De nouveau l'Ether frémit, car voici maintenant que certains s'offusquent de ce
poétique aparté et craignent pour la suite une narration peut-être osée de ce qu'il
pourrait advenir dans ce contexte de la rencontre d'une Georgette dans leur esprit jeune
& jolie et d'une robuste et saine carotte à la peau douce quoique terreuse, pendant
que personne ne regarde (ou pire, si l'innocente grand-mère que l'on pressent non loin
est déjà à sa fenêtre, encore ignorante du complot ourdi entre son indigne
progéniture et ses faibles artères dans le but abject de très sûrement hâter
l'approche de son inévitable trépas).
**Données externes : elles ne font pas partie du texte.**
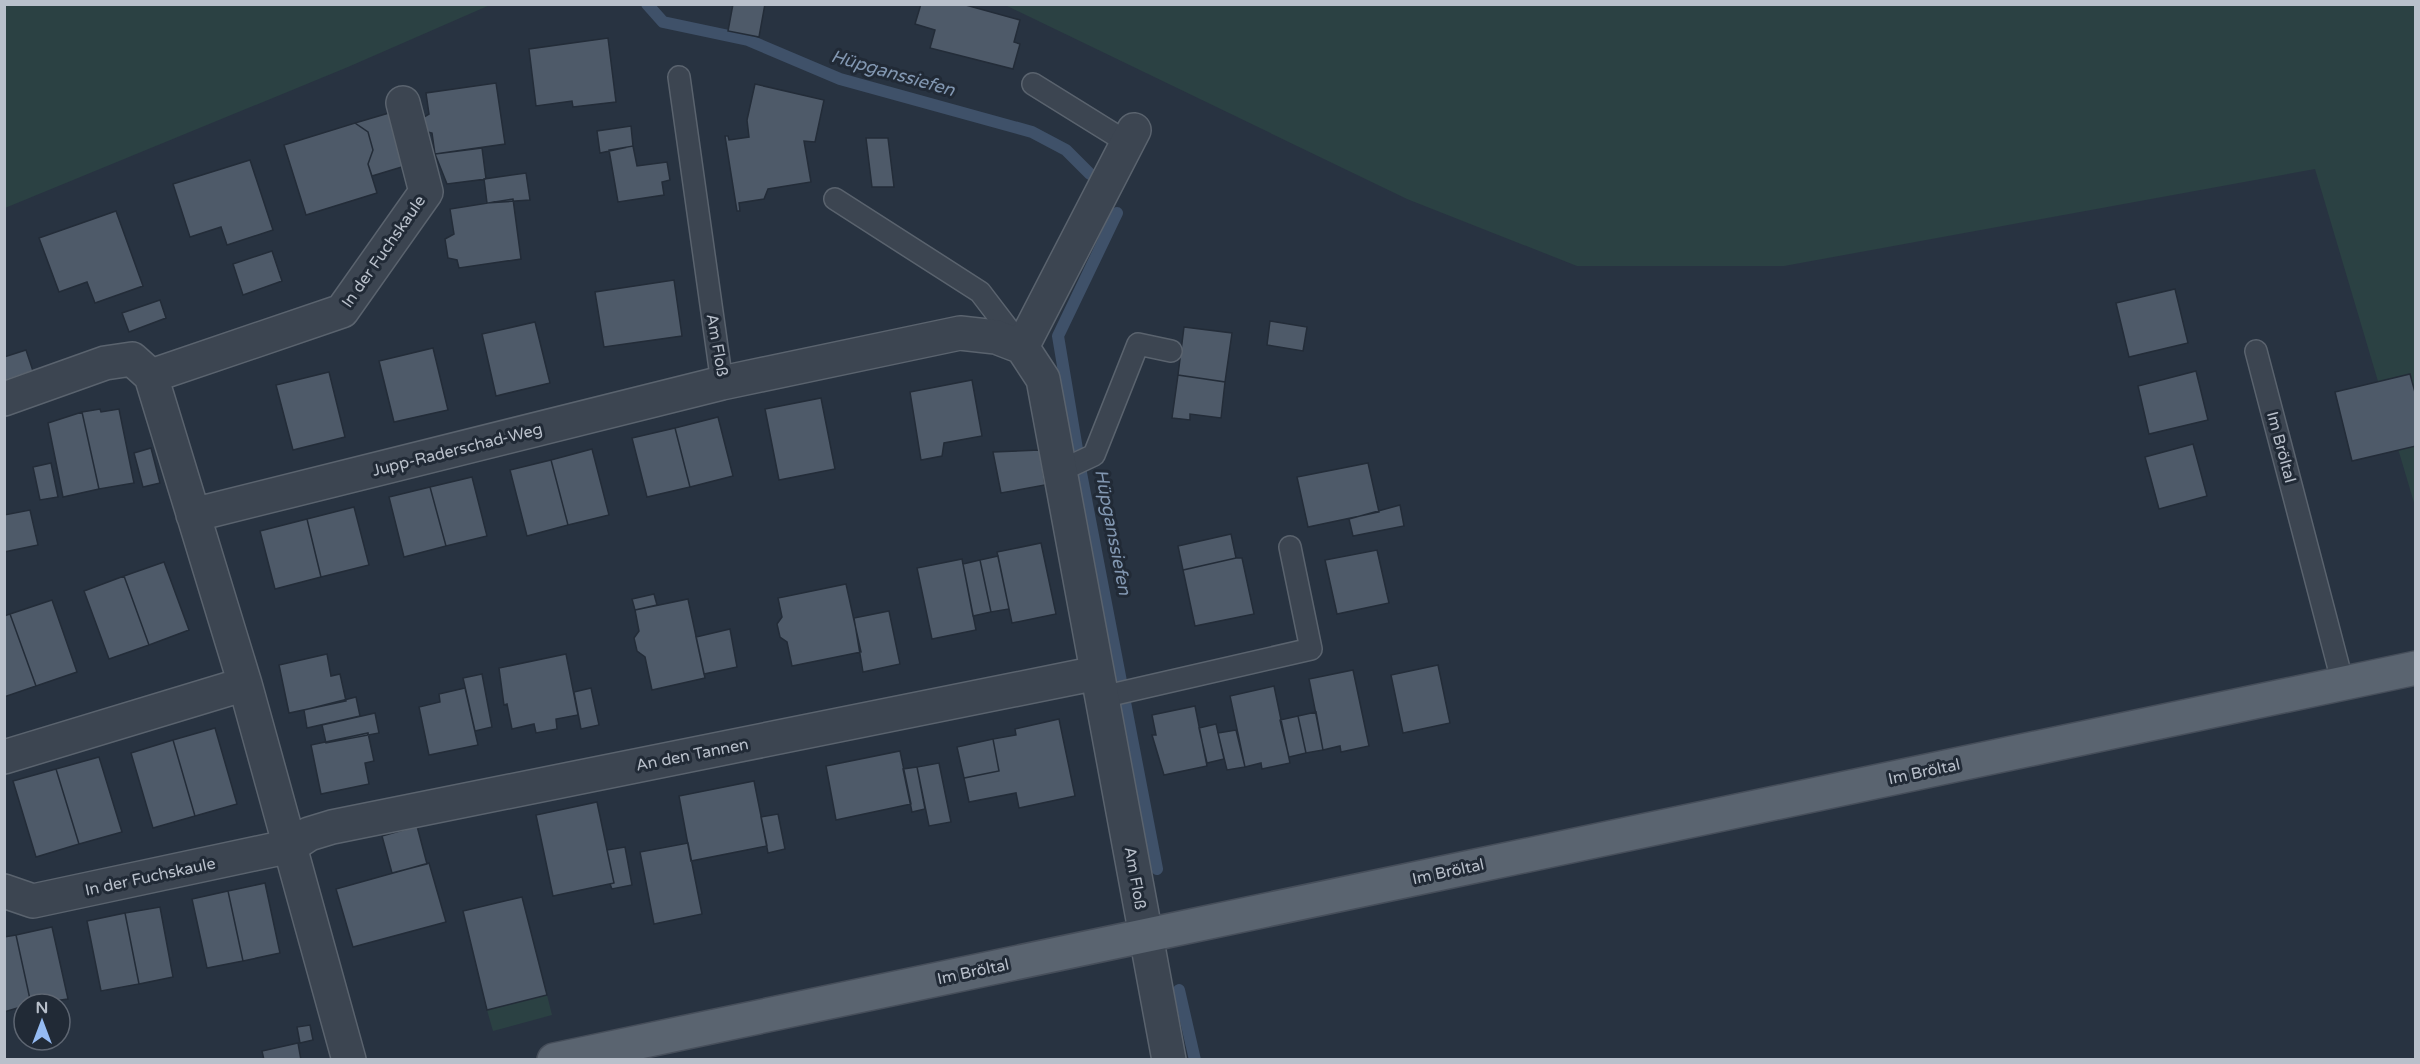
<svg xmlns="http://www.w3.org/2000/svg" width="2420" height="1064" font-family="'Varela Round',sans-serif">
<rect width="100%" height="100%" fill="#283341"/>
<path fill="#2b4143" d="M5 4H490V5L348 67 5 208Z
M1005 5H2415V506L2315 169 1784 266H1577L1407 199Z
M547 995 552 1015 493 1031 487 1010Z"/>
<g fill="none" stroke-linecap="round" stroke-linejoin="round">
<path stroke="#3f5169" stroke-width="12" d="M647 4 663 22 748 40 840 79 1032 132 1066 150 1090 174
M1117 213 1058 336 1081 473 1157 869
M1179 990 1195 1060"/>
</g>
<path fill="#4e5a69" stroke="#232c38" stroke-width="1.5" d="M733 4H765L759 37 728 31Z
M921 4H962L1020 20 1014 42 1020 44 1013 69 930 48 935 30 915 24Z
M608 38 616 102 573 107 572 101 536 106 529 49Z
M496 83 505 144 435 154 432 133 420 130 419 120 429 114 426 93Z
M755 84 824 100 815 142 804 141 811 182 768 189 764 199 739 203 740 211H737L725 136H728L729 140 749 137 747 120Z
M389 113 405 166 372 176 368 164 373 150 368 132 355 123Z
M355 123 368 132 373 150 368 164 377 193 306 215 284 145Z
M631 126 633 146 600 153 597 131Z
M866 138H888L894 187H872Z
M633 146 637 166 667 162 670 180 662 182 664 195 618 202 609 150Z
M482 148 486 179 447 184 435 154Z
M250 160 273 230 227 245 221 227 190 237 173 184Z
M526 173 530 200 487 203 484 179Z
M513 199 521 259 459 268 457 260 448 258 445 239 454 234 450 209Z
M116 211 143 286 95 303 87 282 59 292 39 238Z
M272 251 282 281 243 295 233 264Z
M674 280 682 336 604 347 595 292Z
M2175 289 2188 343 2129 357 2116 303Z
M160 300 166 318 129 332 122 313Z
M1270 321 1307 327 1303 351 1267 345Z
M535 322 550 383 496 396 482 334Z
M1184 327 1232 333 1225 382 1178 375Z
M433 348 448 410 394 422 379 361Z
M26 350 33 371 4 381V357Z
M2196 371 2208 420 2149 434 2138 386Z
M329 372 345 437 293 450 276 385Z
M2410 374 2416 396V446L2352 461 2335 392Z
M1178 375 1225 382 1221 418 1190 414V420L1172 418Z
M972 380 982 436 944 443 942 456 921 460 910 392Z
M821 398 835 469 779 480 765 409Z
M100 409 101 412 119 409 134 483 99 489 82 412Z
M82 412 99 489 63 497 48 423Z
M718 417 733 476 690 487 675 428Z
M675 428 690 487 647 497 632 438Z
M2193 444 2207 496 2159 509 2145 457Z
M151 448 160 483 143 487 134 453Z
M592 449 609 515 568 525 551 460Z
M1040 450 1045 485 1001 493 993 452Z
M551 460 568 525 527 536 510 470Z
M51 463 58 497 40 500 33 467Z
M1368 463 1379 512 1308 527 1297 477Z
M472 477 487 536 446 546 430 487Z
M430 487 446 546 404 557 389 497Z
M1400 505 1404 526 1353 536 1349 519Z
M354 507 369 565 321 577 307 519Z
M30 510 38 545 4 552V515Z
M307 519 321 577 275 589 260 531Z
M1231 534 1236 558 1183 570 1178 546Z
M1041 543 1056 614 1012 623 997 552Z
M1377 550 1389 603 1337 614 1325 560Z
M998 556 1009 609 991 612 980 560Z
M1236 558H1242L1254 614 1195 626 1183 570Z
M962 559 976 630 932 639 917 568Z
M980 560 991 612 973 616 963 564Z
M164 562 189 630 149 645 124 576Z
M124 576 149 645 109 659 84 591Z
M846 584 861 652 792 666 787 642 780 637 777 624 782 617 778 598Z
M654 594 657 605 635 610 632 599Z
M688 599 705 678 652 690 645 657 637 651 634 638 639 631 635 610Z
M52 600 77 672 36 686 10 614Z
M889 611 900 664 863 672 854 618Z
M10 614 36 686 4 697V616Z
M730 629 737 667 704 674 696 637Z
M327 654 331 676 340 674 346 701 289 713 279 665Z
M566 654 578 715 556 719 557 729 536 733 534 724 512 729 507 704 504 705 499 668Z
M1438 665 1450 723 1403 733 1391 675Z
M1353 670 1369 746 1341 752 1340 746 1323 750 1309 679Z
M482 674 492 727 475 731 463 678Z
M1274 686 1290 763 1262 769 1261 763 1245 767 1230 696Z
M465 688 478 745 429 755 419 707 440 702 439 694Z
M591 688 599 725 581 729 574 692Z
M356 697 360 716 307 728 304 710Z
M1195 706 1207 766 1164 775 1152 735H1156L1152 715Z
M1316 712 1323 750 1306 753 1298 716Z
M375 713 379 733 326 743 322 725Z
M1298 716 1306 753 1289 757 1280 720Z
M1059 719 1075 796 1019 808 1016 793 969 802 964 778 999 771 993 739 1016 735 1015 729Z
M1216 724 1224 759 1207 763 1199 728Z
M215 728 237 804 195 816 173 740Z
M1236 730 1245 767 1227 770 1218 733Z
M368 733 374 761 365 763 369 784 321 794 311 745Z
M993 739 999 771 964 778 957 747Z
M173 740 195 816 153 828 131 753Z
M900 751 911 804 836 820 826 766Z
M99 757 122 832 79 844 56 769Z
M939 763 951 822 929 826 917 767Z
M917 767 925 809 912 812 903 769Z
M56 769 79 844 36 857 13 781Z
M754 781 767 846 691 861 679 796Z
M597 802 614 883 553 896 536 815Z
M778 814 785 849 768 853 761 817Z
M417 826 427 864 392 873 382 836Z
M688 843 702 914 654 924 640 852Z
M625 847 632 885 612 889 610 884 614 883 607 850Z
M429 863 446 922 353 947 336 889Z
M265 883 280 953 243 961 228 891Z
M228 891 243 961 207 968 192 899Z
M522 897 547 995 487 1010 463 911Z
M160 907 173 977 139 984 125 913Z
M125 913 139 984 101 991 87 921Z
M52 927 68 999 31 1004 16 935Z
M16 935 31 1004 4 1012V937Z
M310 1025 313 1040 300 1043 297 1027Z
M298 1043 301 1060H264L262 1051Z"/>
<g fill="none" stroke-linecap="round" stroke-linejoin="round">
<defs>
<path id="lane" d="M679 77 722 383
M1033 84 1128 143
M835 199 980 292 1019 343
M2256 351 2343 684
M1060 471 1094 455 1138 344 1171 351
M1102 697 1311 649 1290 547"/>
<path id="street" d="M1134 130 1022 347 1043 379 1169 1060
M151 376 342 311 426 192 403 103
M4 399 105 363 132 359 151 376 245 684 349 1060
M193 515 722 383 960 333 996 337 1022 347
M4 757 245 684
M4 891 33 901 291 846 309 834 332 827 1097 673"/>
<path id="primary" d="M554 1060 2416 668"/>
</defs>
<use href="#lane" stroke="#5a636e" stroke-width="24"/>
<use href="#street" stroke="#5a636e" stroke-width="36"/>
<use href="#primary" stroke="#464e5a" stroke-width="36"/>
<use href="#lane" stroke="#3c4551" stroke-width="21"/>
<use href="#street" stroke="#3c4551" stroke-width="33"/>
<use href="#primary" stroke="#5a6470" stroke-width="33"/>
</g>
<g text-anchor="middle" stroke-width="6" stroke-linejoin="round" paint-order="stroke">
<g font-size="16" fill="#b9c0cb" stroke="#212a36">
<text transform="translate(383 251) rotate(-55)" y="6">In der Fuchskaule</text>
<text transform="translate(718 345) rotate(80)" y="6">Am Floß</text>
<text transform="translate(2282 447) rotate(75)" y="6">Im Bröltal</text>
<text transform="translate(457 449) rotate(-14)" y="6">Jupp-Raderschad-Weg</text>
<text transform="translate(692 754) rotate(-11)" y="6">An den Tannen</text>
<text transform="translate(1924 771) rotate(-12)" y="6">Im Bröltal</text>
<text transform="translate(1448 871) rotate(-12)" y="6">Im Bröltal</text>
<text transform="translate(150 876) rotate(-12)" y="6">In der Fuchskaule</text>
<text transform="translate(1136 878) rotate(80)" y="6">Am Floß</text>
<text transform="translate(973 971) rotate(-12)" y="6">Im Bröltal</text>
</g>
<g font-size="18" font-style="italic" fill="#8297b1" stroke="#212a36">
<text transform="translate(893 73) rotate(16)" y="6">Hüpganssiefen</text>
<text transform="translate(1113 532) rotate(79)" y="6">Hüpganssiefen</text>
</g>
</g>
<rect width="2420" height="1064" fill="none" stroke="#b9c0cb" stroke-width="12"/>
<g transform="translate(42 1022)"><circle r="28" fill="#212a36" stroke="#5e6672" stroke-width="1.5"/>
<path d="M0-4.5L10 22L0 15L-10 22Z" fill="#95bbf3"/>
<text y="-9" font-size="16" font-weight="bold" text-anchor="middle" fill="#b9c0cb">N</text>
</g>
</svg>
Détrompons ces prudes (je n'oserai pas les
qualifier de pervers; il me faudrait les connaître mieux): qu'ils rangent leurs kleenex,
je ne torche pas de cette prose-là! D'ailleurs Georgette est une vache, de la race des
grosses laitières à l'oeil torve, une infortunée créature d'on ne sait quel
dieu dédiée à passer sa vie dans un pré boueux en regardant avec envie tout ce qui
bouge plus vite qu'elle, tout en poussant au gré des échos que font naître dans son
crâne vide les frémissements aléatoires de son système nerveux des mugissements
pitoyables de pauvreté sémantique.
Action: alors qu'en ce matin-là Georgette allait son chemin de ronde coutumier le
long des lignes électrifiées qui délimitent par la douleur son domaine d'interaction
avec l'Univers, son regard vif et léger (ceci selon les critères bovins usuels; nous
dirions: vitreux) tomba sur les formes rondes & colorées de Marie alors toute
occupée à respirer l'air frais, à la façon des carottes au printemps. Aussitôt (du
moins dans l'échelle des boeufs & vaches; nous dirions: un moment plus tard)
l'éducation stricte de Georgette la conduisit à initier un échange mondain d'idées
convenues, ainsi qu'il est de bon ton entre gens du même pré. Elle pris donc la parole
de sa voix grave et hésitante en expectorant quelques touffes d'herbe à demi digérées
qui filèrent tout azimuth renseigner les cieux sur la nature de son régime alimentaire
ainsi que sur la permanence fâcheuse en ses poches stomacales de remugles nauséabonds.